One popular theory is the “Squeeze Film” Lubrication Model proposed by Stecco et al. (2013), which suggests that mechanical pressure increases the flow of hyaluronic acid between fascial layers. Hyaluronic acid acts as a lubricant for these tissues. They make no mention, however, that aggressive scraping is superior to simple massage. More recently, a study by Wang et al. (2025) claimed that just 15 minutes of Gua Sha could “thin” the thoracolumbar fascia and thereby “reduce stiffness, improve mobility, and alleviate low back pain by releasing adhesions and restoring tissue glide”.

However, these studies supporting Gua Sha suffer from several critical flaws:

  • The Anisotropy Artifact: Fascia is highly organized and collagen-rich. Its appearance on ultrasound changes drastically based on the angle of the probe. Research in PLOS One shows that a tilt of just 5 degrees can significantly alter thickness measurements. A “thinning” of 0.06 mm is well within the margin of error for probe angulation—it is more likely a measurement error than a biological breakthrough.
  • The Microcirculation Gap: A frequently cited study in the Journal of Internal Medicine showed a fourfold increase in microcirculation at the treated site. But any localized trauma triggers vasodilation. The crucial questions remain: Microcirculation of what specific substances? In what concentrations? To what end? Claiming that an inflammatory response to injury is inherently therapeutic is a massive leap of faith.

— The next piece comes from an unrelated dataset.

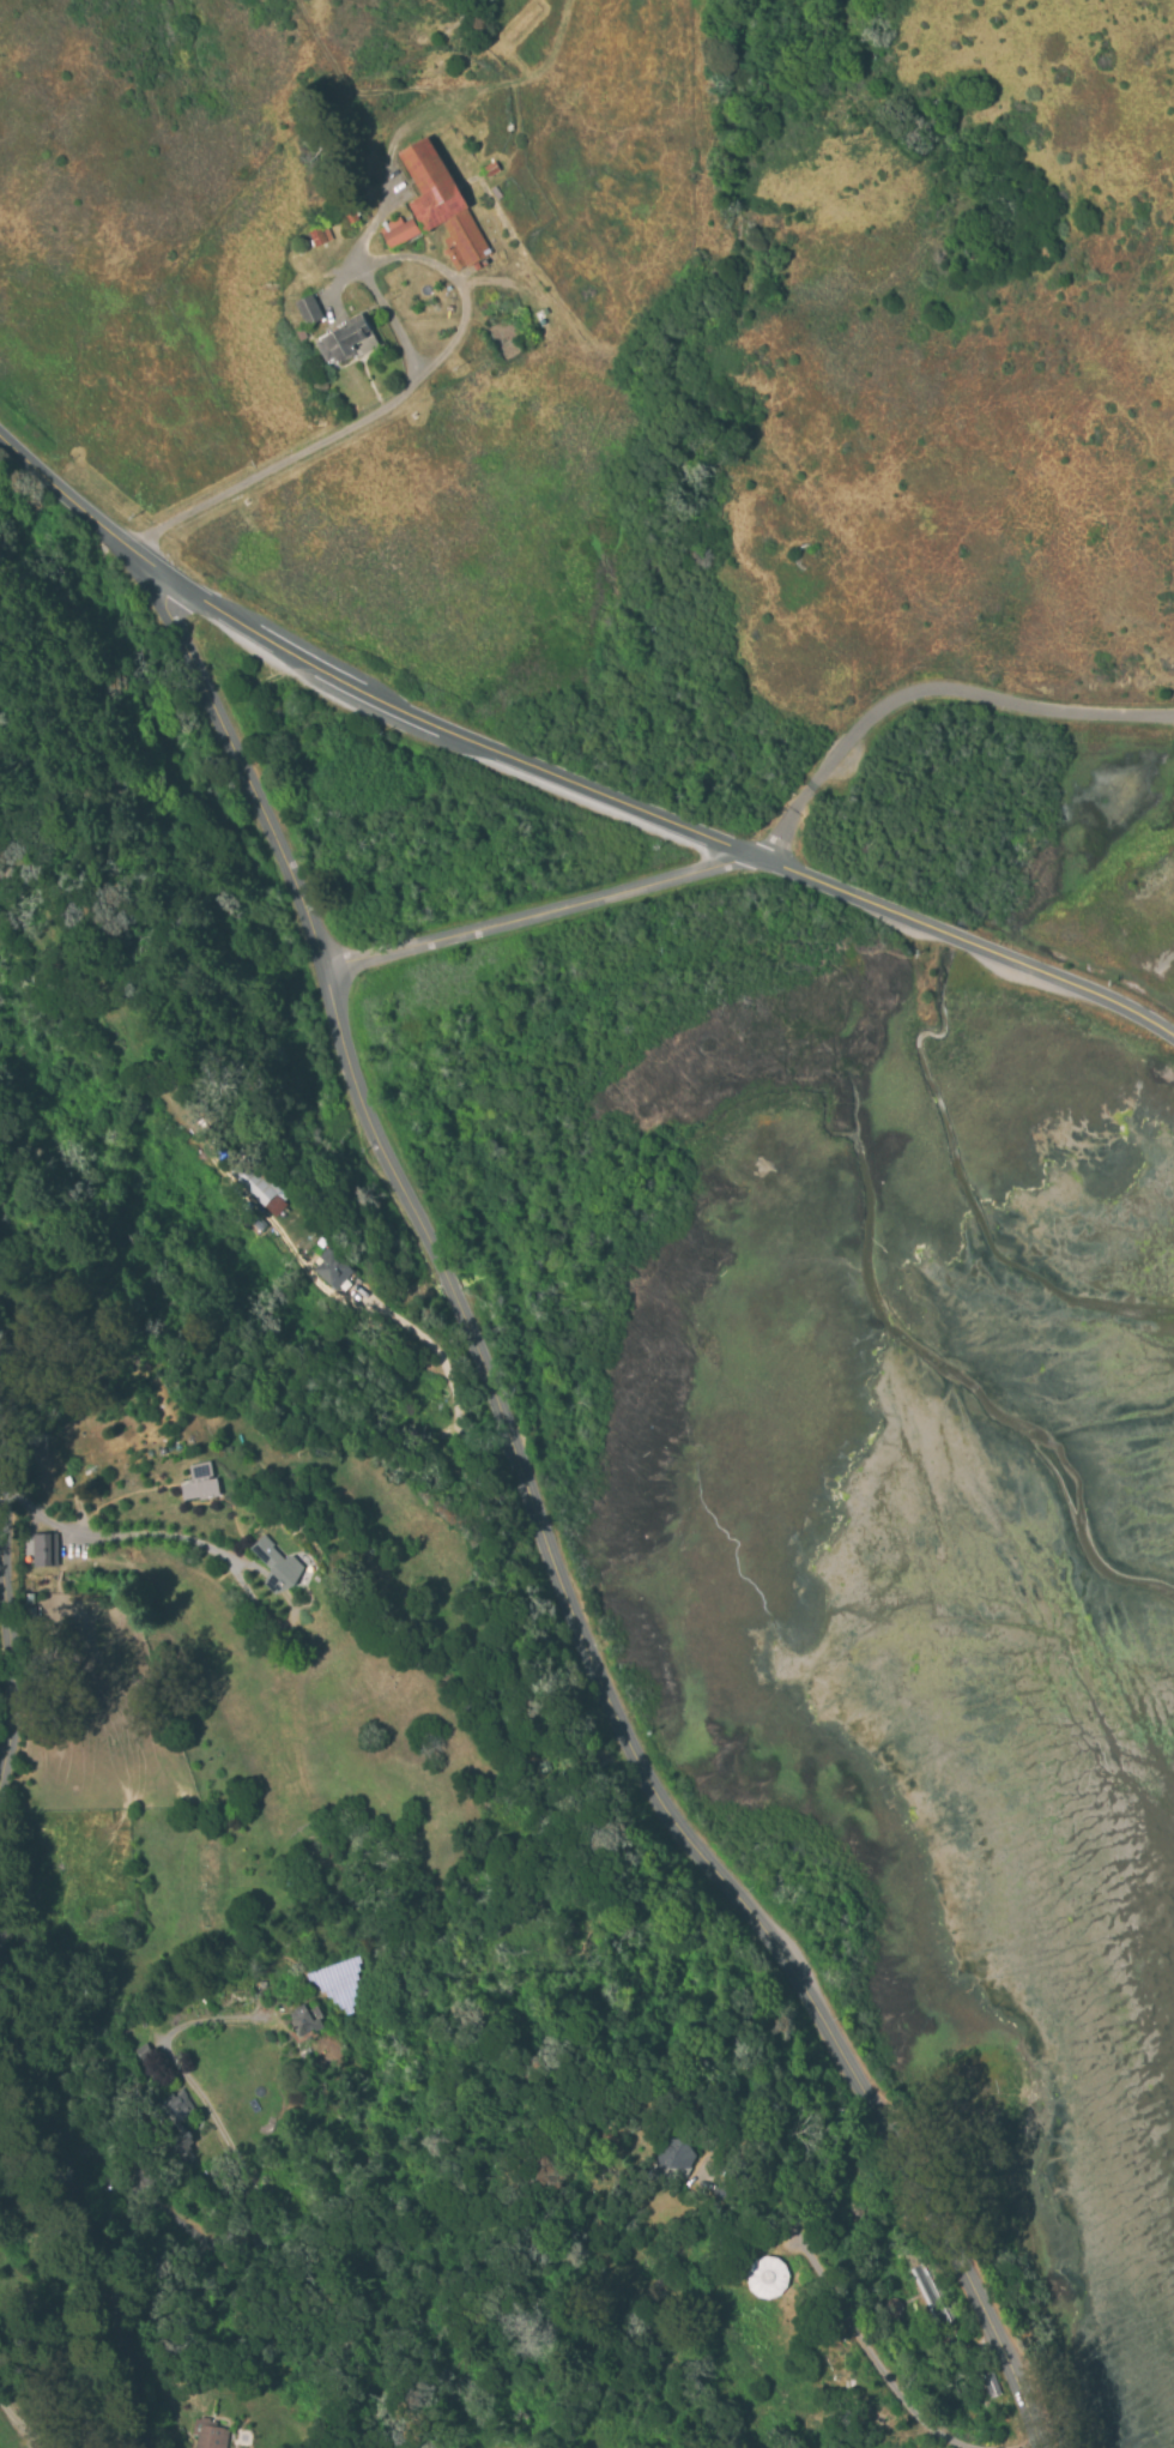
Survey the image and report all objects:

A Watchman or a Driver of Illness?

In recent literature, such as Slater et al. (2024), researchers have proposed that the fascial system may act as a “watchman”—a highly innervated sensory organ that receives and processes information on whole-body health and inflammation.

This is an intriguing biological hypothesis, but it is being over-interpreted by practitioners and proponents of Gua Sha. Even if we concede that fascia acts as a “watchman” or a marker of systemic dysregulation, it does not necessarily follow that intervening on the fascia will modify the underlying disease in any meaningful way.